**Exercise goal:** Write the next part of the page on mini Kunafa with ricotta cheese, picking up after its last line about dry rose petals.

Mini Kunafa with Ricotta cheese is not only a delight for your sweet cravings but the eyes as well. Its beauty and color aesthetics eventually enhances the beauty of your festive tables.
Mini Kunafa is filled with ricotta cheese generously poured with fragrant sugar syrup.

In case you are not familiar with Kunafa, it is simply a dessert pie. Yet it tastes much better than any ordinary dessert pie. The texture is quite crunchy and soft because of the clotted cream and cheese in it.
Nothing beats Kunafa when it comes to trying a dessert that has been pleasing palates for years. The vibrant orange and green colors of the dish make it a show-stopper.
Kunafa Is A Famous Middle Eastern Dessert
Kunafa is a festive dessert for the people living in the Middle East. It contributes to the festivities of their different occasions. We all know desserts are the major and most delicious part of Middle Eastern cuisines.
Kunafa is one of the most well-known desserts in the Middle East. It also serves across Egypt and Turkish restaurants. Some food historians believe that mini Kunafa has an Arabic origin.

The crunchy and soft texture of mini Kunafa is a favorite dessert pie of all ages. It contains cheese which is rarely found in any other dessert. A thin layer of thinly sweetened ricotta cheese is layered on top of this Kunafa recipe, which is then immersed in sugar syrup.
You can serve it hot or cold. This flaky pastry is buttery, and it encases a dairy pudding with a soft cheese flavor. The finished product is topped with a drizzle of plain syrup and crushed pistachios. This adds a richer feel to taste buds and makes Kunafa a winning dessert.

Mini Kunafa With Ricotta Cheese Ingredients?
- Ricotta cheese: Ricotta cheese is a star ingredient in mini Kunafa. Bad quality ricotta can spoil your whole effort. Ricotta cheese is responsible for the texture of your mini Kunafa.
- Mozzarella cheese: I will suggest using shredded mozzarella cheese along with ricotta cheese. It is a secret ingredient to have the best cheesy mini Kunafa.
- Kunafa dough: It's a vermicelli-like fluffy, twisted, super-thin pastry that's widely available in the Middle East and Eastern Europe. You can find it in the frozen Greek department of most major supermarkets in non-Middle Eastern countries. You can use fresh or frozen in this recipe.
- Ghee: Ghee is preferable to butter. But if you like soft Kunafa rather than crunchy, then you can use clarified butter. Clarified butter will not give a denser texture.
Ingredients for topping
- Pistachio: Minced Pistachio is perfect for the topping of Kunafa. It enhances the beauty of Kunafa and taste as well.
- Dry rose petals: Dry rose petals increase the beauty of Kunafa and provide a soothing fragrance.

**Records shown:**
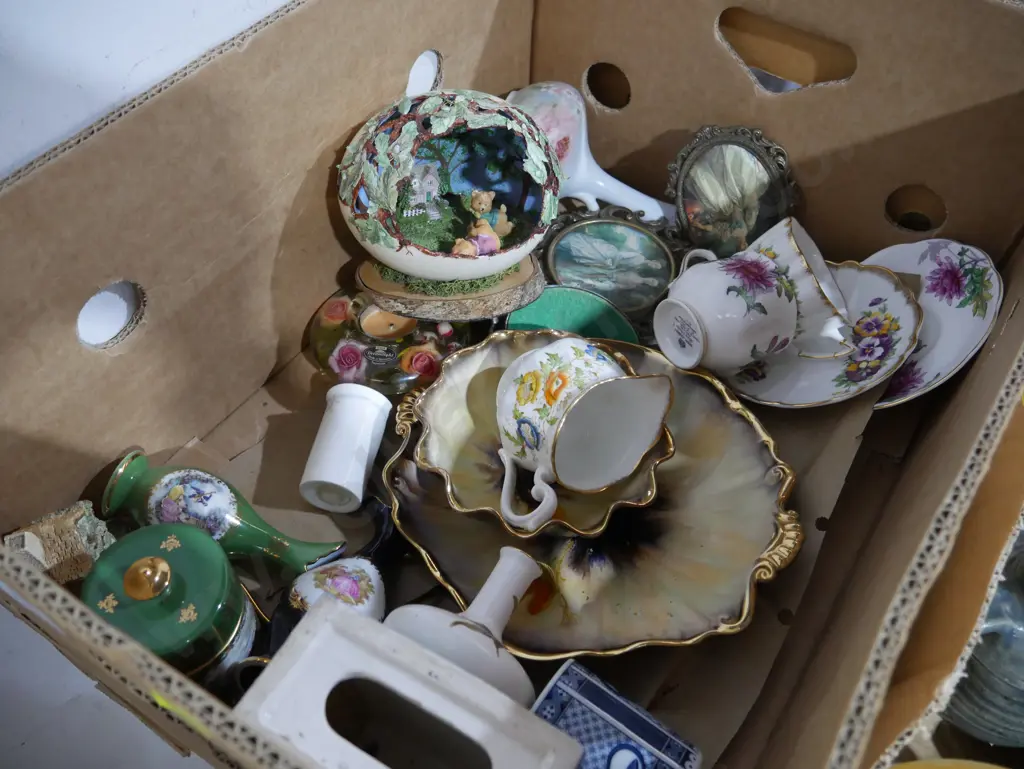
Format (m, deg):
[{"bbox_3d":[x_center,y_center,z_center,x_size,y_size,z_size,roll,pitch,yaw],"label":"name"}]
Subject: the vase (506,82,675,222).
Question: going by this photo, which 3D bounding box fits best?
[{"bbox_3d":[0.054,-0.167,0.656,0.161,0.112,0.098,27,15,6],"label":"vase"}]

**Answer area:**
Ingredients for syrup
- Sugar: The tanginess of the cheese is cut by a smidgeon of sugar. If you want a tangier filling, feel free to skip it.
- Water and Lemon juice: Few drops of lemon add to taste.
Note: Notice the color of the syrup. It shouldn’t be too dark or too light. It shifts the subtle sweetness of the syrup.

How to make delicious mini Kunafa with ricotta cheese?
Preparations:
- Preheat the oven to 180°C or 365F.
- Grease a 12 cup muffin tin with ghee generously.
Preparing the syrup: In a saucepan, add water, sugar and lemon juice over medium heat, bring to a boil. Stir just to combine and let it simmer for 5 minutes more, then turn off the heat and let the syrup cool down.

Preparing the filling: In a small bowl, mix ricotta cheese and mozzarella cheese well until combined.
Step by step preparation of Kunafa:


- Put the Kunafa dough in the food processor. Pulse the dough until it is finely shredded (about to 2cm strips).
- Put the shredded Kunafa in a large bowl. Add the melted ghee and mix it well with the Kunafa.
Note: Make sure to coat all the Kunafa dough evenly with the ghee. - Place one tablespoon of the Kunafa inside the muffin cavity. Press it down towards the bottom and at the sides of the muffin’s tin cavity.
- Now, place a tablespoon of ricotta cheese on top of the first layer of Kunafa.
- Sprinkle another tablespoon of the Kunafa evenly on the top of the cheese and press it down gently with your fingers.
- Baking: Bake for 30minutes or until it turns golden brown. Then remove it from the oven and immediately drizzle with the syrup.
- Top it with some minced pistachio and rose petals and serve.

Top Tips
- Do not use any alternative for ricotta cheese. Ricotta cheese gives the appropriate denser texture.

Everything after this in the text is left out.